Not that one can convert them due to the scene. But at
least they should experience: that this exists in our epoch,
and so close, surely that is happiness enough.
It is of almost religious significance, this understanding: that
once you have discovered the melody of the background, you
are no longer helpless in your words and confused in your decisions.
A serene certitude is born from the simple conviction
that you are part of a melody, that you justifiably hold a certain
place and have a particular task at the heart of a wider work
where all is of equal value, the smallest or greatest.
Not to be excessive is the prime condition for a calm and
conscious unfolding.
All discord and error comes when people seek to find
their element in themselves, instead of seeking it behind
them, in the light, in landscape at the beginning and in death.
In so doing, they lose themselves and gain nothing in return.
They mingle with each other because they cannot properly
unify. They hold fast to one another and cannot find their feet
since both are unsteady and weak; and in this desire to hold
one another up, they exhaust all their strength, to the extent
that from the outside, they cannot perceive the tangible sound
of a wave.
But each common element presupposes a series of distinct
solitary beings. Before them, there was a whole denuded of
relationships, existing only for itself. It was neither poor nor rich.
From the moment when certain of its parts became alienated
from the maternal unity, it entered into opposition with them,
for in distancing themselves they evolved. But it never lets
go of their hand. Even when the root is ignorant of the fruits,
it nourishes them nevertheless.
And like fruits we are. We hang high on strangely contorted
branches and endure many winds. What is ours is ripeness, our
sweetness and our beauty. But the strength for that runs through
the one trunk, from a root that widens to cover all. And if we want
to witness its power, we have to use it, all of us, in the most
consummate notion of solitude. The more solitary a person is,
the more serious, moving and powerful their community.

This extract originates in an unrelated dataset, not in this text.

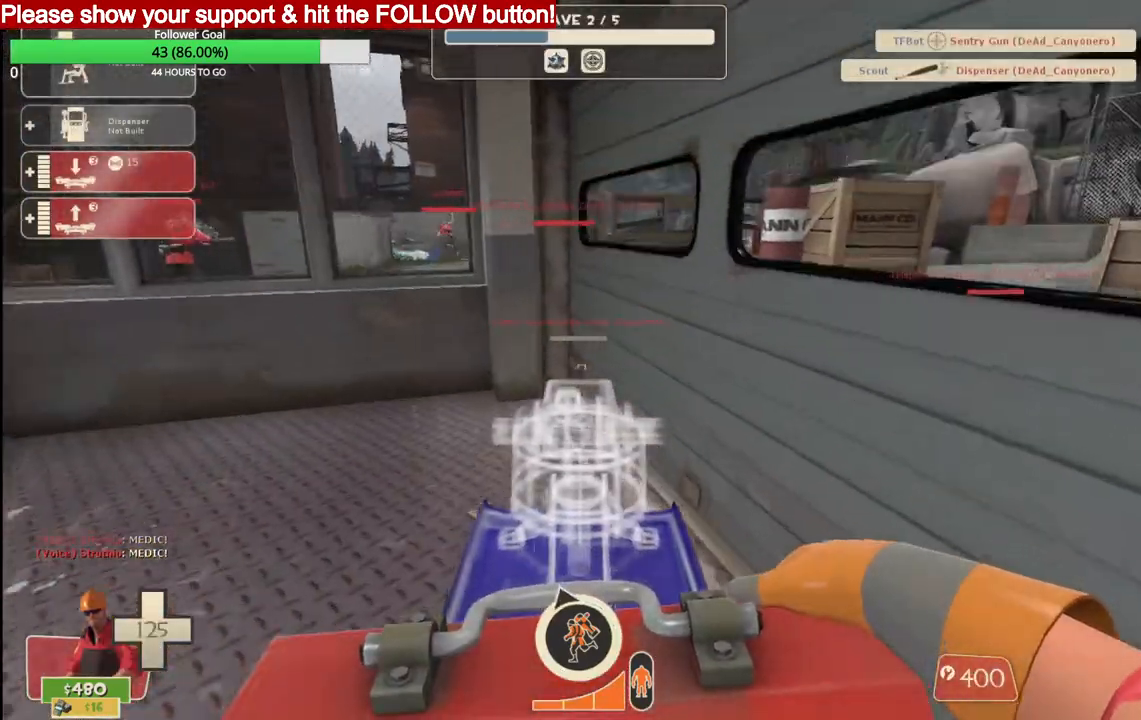
{"buttons": [], "left_stick": "up", "right_stick": "center", "events": []}
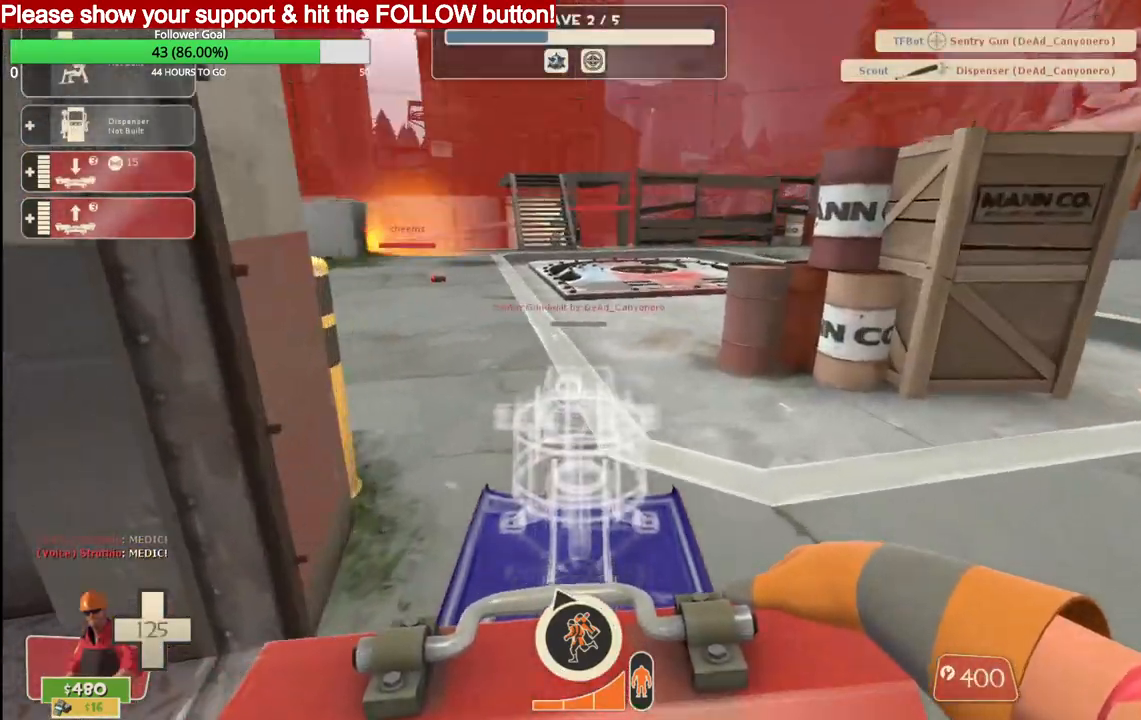
{"buttons": ["R2"], "left_stick": "center", "right_stick": "center", "events": [[300, "R2", "down"], [417, "R2", "up"], [467, "R2", "down"], [500, "left_stick", "center"]]}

And it’s rightfully the most solitary beings who possess the lion’s
share of the community. I stated earlier, that one person perceives
more, another less, of the broad melody of life; and
correspondingly each is awarded a greater or lesser
position in the grand orchestra. Whosoever perceives the
melody as a whole will be at once the most solitary and most
deeply embedded in the community. For he will hear what no one
else hears, and for this sole reason will understand in his
consummation, what the rest catch as incomplete fragments.